An acceptable answer repeats exactly the line with "Natürlich können Sie die Anmeldung" and each line after it through the end of the entries, and includes nothing else.

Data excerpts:
<<<<
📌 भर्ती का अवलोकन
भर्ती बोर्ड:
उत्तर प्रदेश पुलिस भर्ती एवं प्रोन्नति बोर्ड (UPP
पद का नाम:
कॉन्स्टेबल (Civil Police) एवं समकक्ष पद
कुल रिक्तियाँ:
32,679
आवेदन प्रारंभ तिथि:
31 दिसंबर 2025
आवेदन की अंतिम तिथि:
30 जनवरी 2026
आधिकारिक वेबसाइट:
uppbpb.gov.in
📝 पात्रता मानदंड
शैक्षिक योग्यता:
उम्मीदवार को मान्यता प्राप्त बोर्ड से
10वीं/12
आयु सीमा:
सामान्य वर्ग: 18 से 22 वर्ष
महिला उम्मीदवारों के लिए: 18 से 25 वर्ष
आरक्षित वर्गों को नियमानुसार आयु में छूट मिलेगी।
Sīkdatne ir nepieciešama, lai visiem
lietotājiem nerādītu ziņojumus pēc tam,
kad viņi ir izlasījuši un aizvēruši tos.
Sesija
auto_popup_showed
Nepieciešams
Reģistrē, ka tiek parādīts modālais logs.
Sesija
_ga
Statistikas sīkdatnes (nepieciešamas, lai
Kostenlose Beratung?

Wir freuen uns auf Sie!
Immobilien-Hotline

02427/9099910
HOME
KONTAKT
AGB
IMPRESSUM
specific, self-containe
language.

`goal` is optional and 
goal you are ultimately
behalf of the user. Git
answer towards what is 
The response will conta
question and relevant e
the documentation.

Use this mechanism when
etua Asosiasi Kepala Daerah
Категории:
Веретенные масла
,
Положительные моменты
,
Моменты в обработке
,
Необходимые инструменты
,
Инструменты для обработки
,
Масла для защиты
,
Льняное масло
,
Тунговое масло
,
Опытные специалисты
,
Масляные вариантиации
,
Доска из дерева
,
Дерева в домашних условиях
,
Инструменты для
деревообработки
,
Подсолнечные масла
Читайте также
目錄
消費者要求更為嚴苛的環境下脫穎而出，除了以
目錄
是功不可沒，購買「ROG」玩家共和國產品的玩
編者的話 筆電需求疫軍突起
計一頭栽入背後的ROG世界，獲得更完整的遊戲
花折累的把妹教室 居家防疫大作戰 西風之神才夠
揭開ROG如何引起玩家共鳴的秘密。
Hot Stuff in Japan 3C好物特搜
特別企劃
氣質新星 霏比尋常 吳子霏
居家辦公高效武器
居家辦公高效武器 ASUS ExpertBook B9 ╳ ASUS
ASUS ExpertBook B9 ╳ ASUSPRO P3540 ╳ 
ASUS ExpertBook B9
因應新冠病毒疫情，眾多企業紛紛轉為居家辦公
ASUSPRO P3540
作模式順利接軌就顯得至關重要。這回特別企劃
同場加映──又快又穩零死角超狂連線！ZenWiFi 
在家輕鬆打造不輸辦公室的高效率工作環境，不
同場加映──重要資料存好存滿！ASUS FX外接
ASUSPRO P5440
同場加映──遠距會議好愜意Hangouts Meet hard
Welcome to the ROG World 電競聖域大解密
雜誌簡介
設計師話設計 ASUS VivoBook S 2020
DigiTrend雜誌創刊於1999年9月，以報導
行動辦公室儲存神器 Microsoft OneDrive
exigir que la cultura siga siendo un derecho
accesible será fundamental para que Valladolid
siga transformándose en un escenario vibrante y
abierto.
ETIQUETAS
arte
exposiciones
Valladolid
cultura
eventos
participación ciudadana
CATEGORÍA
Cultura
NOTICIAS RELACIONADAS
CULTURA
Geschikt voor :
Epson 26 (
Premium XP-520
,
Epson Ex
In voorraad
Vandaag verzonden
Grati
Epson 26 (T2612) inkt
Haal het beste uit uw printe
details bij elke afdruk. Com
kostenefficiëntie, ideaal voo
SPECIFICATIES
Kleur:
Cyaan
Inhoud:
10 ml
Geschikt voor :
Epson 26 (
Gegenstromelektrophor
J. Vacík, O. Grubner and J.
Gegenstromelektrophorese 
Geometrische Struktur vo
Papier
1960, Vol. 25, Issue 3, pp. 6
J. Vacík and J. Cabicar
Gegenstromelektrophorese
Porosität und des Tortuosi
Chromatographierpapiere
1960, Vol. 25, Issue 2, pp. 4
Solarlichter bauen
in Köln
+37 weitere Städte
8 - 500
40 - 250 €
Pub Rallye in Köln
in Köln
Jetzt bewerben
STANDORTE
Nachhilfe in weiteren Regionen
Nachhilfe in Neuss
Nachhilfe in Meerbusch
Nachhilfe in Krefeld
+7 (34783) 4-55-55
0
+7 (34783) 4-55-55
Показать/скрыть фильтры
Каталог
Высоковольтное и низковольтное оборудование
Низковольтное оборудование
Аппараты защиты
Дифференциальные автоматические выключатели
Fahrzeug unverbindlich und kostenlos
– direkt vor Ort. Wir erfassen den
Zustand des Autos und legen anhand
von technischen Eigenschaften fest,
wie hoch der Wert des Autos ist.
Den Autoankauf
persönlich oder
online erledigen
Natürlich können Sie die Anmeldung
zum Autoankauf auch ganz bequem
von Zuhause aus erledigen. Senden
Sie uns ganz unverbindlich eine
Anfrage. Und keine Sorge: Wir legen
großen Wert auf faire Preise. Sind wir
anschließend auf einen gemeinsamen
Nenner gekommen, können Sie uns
>>>>
ANSWER TO THE EXERCISE:
Natürlich können Sie die Anmeldung
zum Autoankauf auch ganz bequem
von Zuhause aus erledigen. Senden
Sie uns ganz unverbindlich eine
Anfrage. Und keine Sorge: Wir legen
großen Wert auf faire Preise. Sind wir
anschließend auf einen gemeinsamen
Nenner gekommen, können Sie uns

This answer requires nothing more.